__What the exercise asks__: Each line below must be reproduced exactly, though the pictures are to be dropped.

__Source data__:
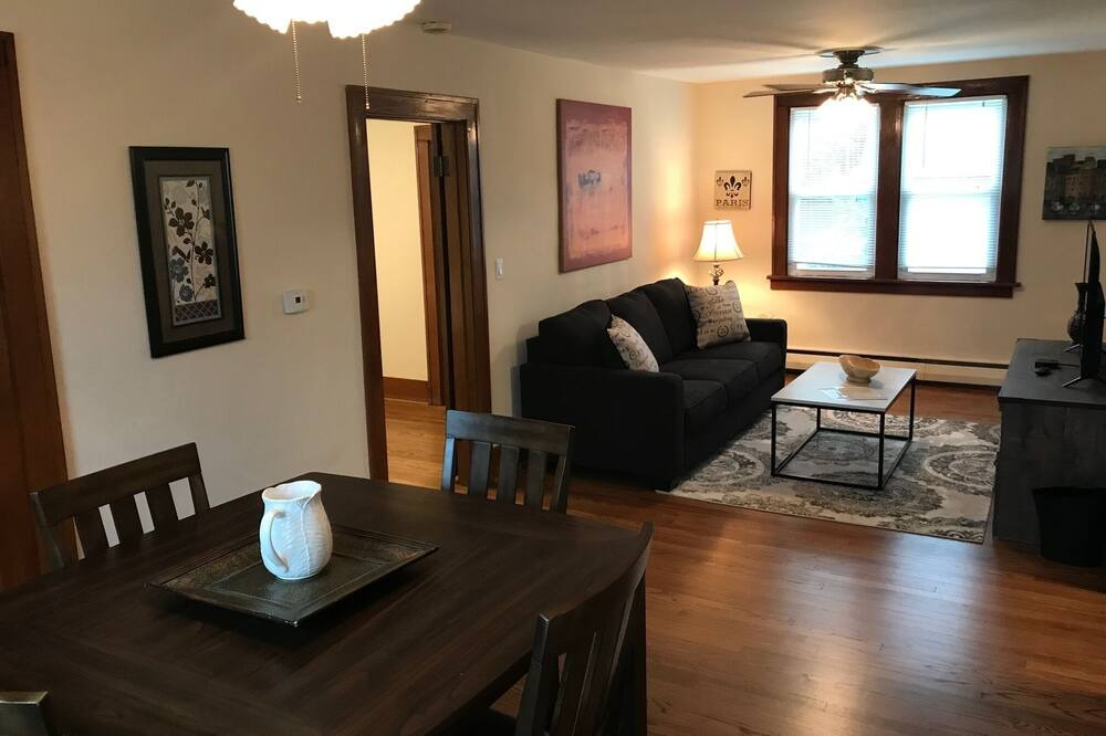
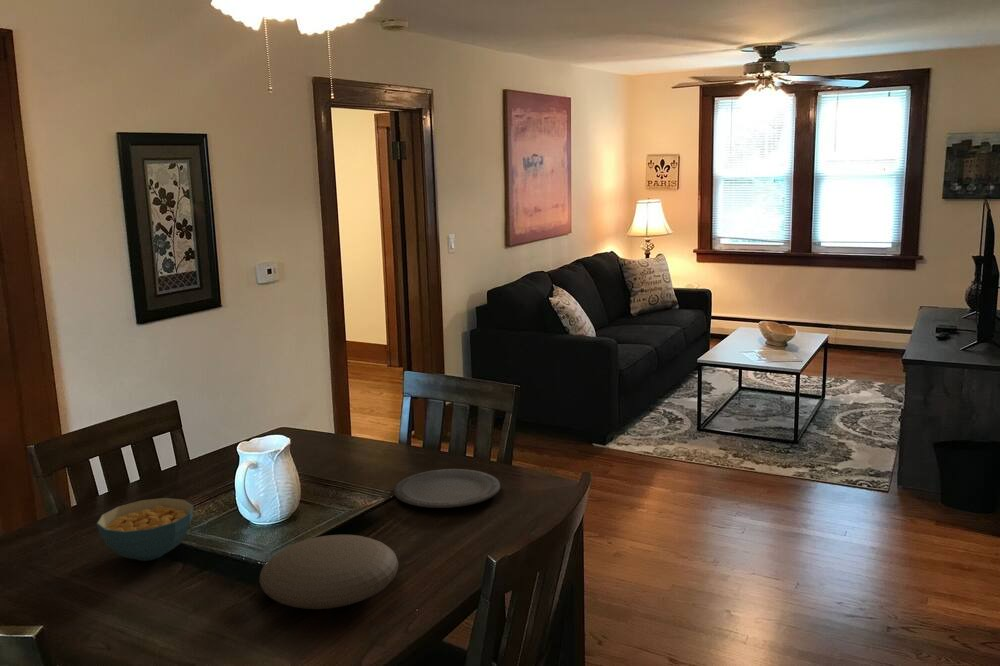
+ plate [259,534,399,610]
+ plate [393,468,501,509]
+ cereal bowl [95,497,194,562]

__Solution__:
+ plate [259,534,399,610]
+ plate [393,468,501,509]
+ cereal bowl [95,497,194,562]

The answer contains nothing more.